> **Aim of the exercise**
Repeat the entries exactly as they appear.

Stored data entries

• • • • • • •

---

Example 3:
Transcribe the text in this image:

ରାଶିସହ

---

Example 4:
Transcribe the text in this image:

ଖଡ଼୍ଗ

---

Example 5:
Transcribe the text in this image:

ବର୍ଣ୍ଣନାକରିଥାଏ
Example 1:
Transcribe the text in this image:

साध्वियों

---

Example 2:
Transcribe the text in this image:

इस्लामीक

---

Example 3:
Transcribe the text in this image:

• • • • • • •

> **Task answer**
---

Example 3:
Transcribe the text in this image:

ରାଶିସହ

---

Example 4:
Transcribe the text in this image:

ଖଡ଼୍ଗ

---

Example 5:
Transcribe the text in this image:

ବର୍ଣ୍ଣନାକରିଥାଏ
Example 1:
Transcribe the text in this image:

साध्वियों

---

Example 2:
Transcribe the text in this image:

इस्लामीक

---

Example 3:
Transcribe the text in this image:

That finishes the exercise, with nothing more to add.